At the MassTLC Mobile Summit in Boston this past Tuesday, there was an abundance of rich insight from thought leaders and innovators from the mobile space. Skyhook’s VP of Marketing spoke on a panel with Ryan Charles of Care.com and Henry Cipolla of Localytics to discuss how technologies allow unprecedented opportunities to personalize the mobile experience with the combination of location-based services and data analytics.
3 prominent topics of conversation during the panel discussion:
1. The 30 second window of opportunity to get personal
One of the thoughts of personalization is that it sits on the intersection of data and what consumers want to do in the 30 second window of time. People are flooded with information. The question for developers to answer is: How can I, in a minimal amount of time, present the exact information that the user will want to act on?
Schneidermike explained, “There is a 30 second window of opportunity, if we are lucky, to provide something vital to a user. Geofencing and Persona development allow developers to reduce the friction from the time a user opens the app to the point they see the value.” He states that the biggest revolution with personalization in the last year has been the accessibility of tools and technology that allow you to do the things you have always wanted to do. Now we are inspired to go beyond the slam dunk idea of sending coupons to a user as they are in proximity of the store. Knowing the location of users and the context of their behavior allows you to do more, like deliver relevant content everywhere and provide dynamic user experiences.
Companies can now structure experiences around one individual. Ryan from Care.com gives the example that we now have the ability to figure out who would be the right caregiver for each individual by personalizing the experience based on what a user searches and the criteria they provide. It’s based on proximity and preference to provide the user with exactly what they want in that short window of time.
2. Appticipation and making the user’s life easier
One of the questions the panelists were asked is: “What is the key to personalization?”
Ryan says “An app should ultimately make the user's life easier. These are the apps we will rely on in the future and the apps that will stick around.”
Mike introduced the term appticipation, explaining the value of using the gift of someone's location and taking advantage of it to provide frictionless experiences before the user even decides they want it or need it. He spoke to the increasing opportunity for companies to provide truly individualized opportunities in the form of modal experiences within their apps. An example he provided is how Walmart and Lowes both use “in-store” mode to provide users with personalized, easy experiences that make sense as they enter the brick-and-mortar store.
As Mike continued to talk about appticipation with modal experiences he introduced Skyhook’s partnership with CardStar and explained to the audience that using location based context with geofencing and personas really does provide a lift in length per session time and growth of repeat app visitors. Apps that make the user’s life easier are the apps that will stand out in the ecosystem.

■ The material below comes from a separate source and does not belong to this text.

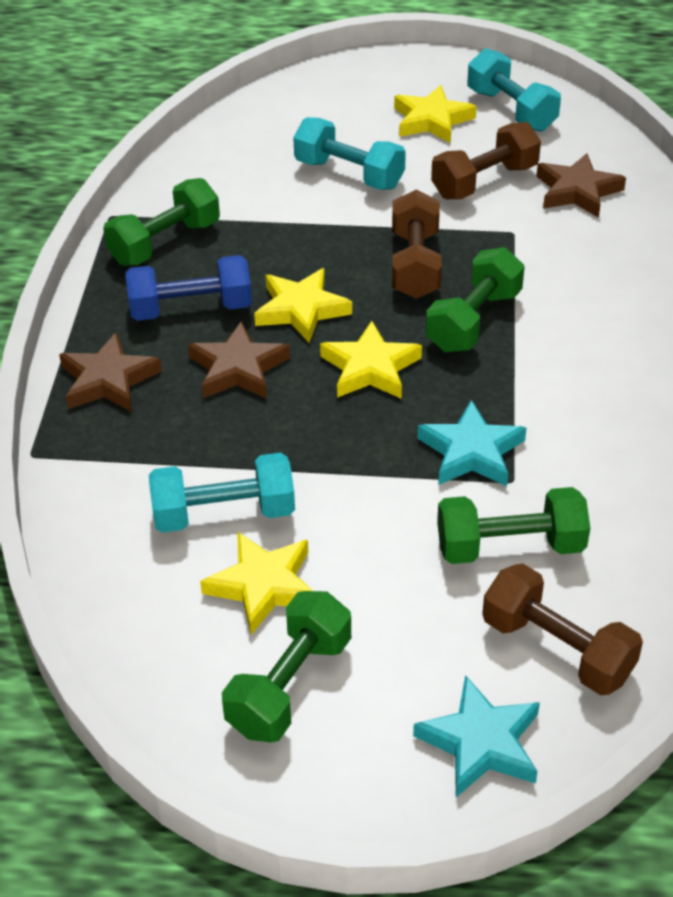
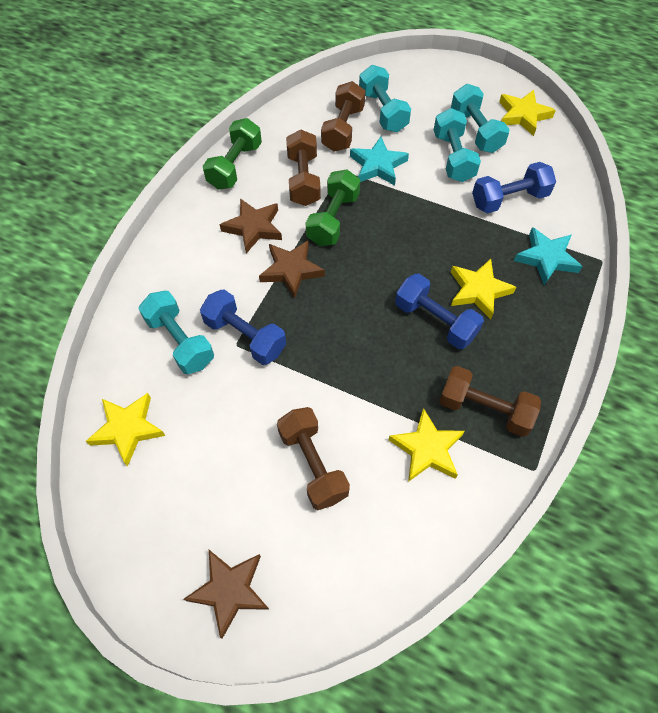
blue dumbbell: [125,255,252,321] = 1 -> [200,289,286,365] [395,274,484,349] [472,162,556,213] = 3
brown dumbbell: [392,190,442,299] [431,122,541,199] [482,564,643,695] = 3 -> [277,407,350,510] [286,129,321,206] [321,81,366,152] [439,366,541,437] = 4
green dumbbell: [103,178,220,266] [222,591,351,742] [426,247,525,352] [437,487,590,564] = 4 -> [203,118,262,190] [306,169,361,246] = 2
turquoise dumbbell: [149,453,295,533] [293,117,406,190] [467,48,561,132] = 3 -> [138,291,214,374] [359,65,411,132] [434,108,481,182] [451,84,510,153] = 4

3. Privacy and the “Creepy Factor”
The panel wrapped up with the topic of privacy concerns and the “creepy factor” of tracking user behavior. Mike addressed the privacy concerns by stating, “Skyhook cares about anonymity and privacy- it’s just about tracking device behavior and pulling personas based on where they go to provide specific, personal experiences.”
Ryan addressed the privacy concern from a consumer facing product perspective, explaining that the privacy concerns won’t matter as much if the exchange is worth it. If an app provides information that is valuable enough to the user, the user will want to provide their information to get it. Henry adds that providing information that is valuable enough for users to give the gift of their location depends on that extra layer of personalization. The value has to be so compelling that users will forget about privacy concerns.
Users want apps that are an extension of their daily activity and that eliminate the steps to victory. Apps that anticipate their intents, wants and needs with modal experiences are the apps that will prevail.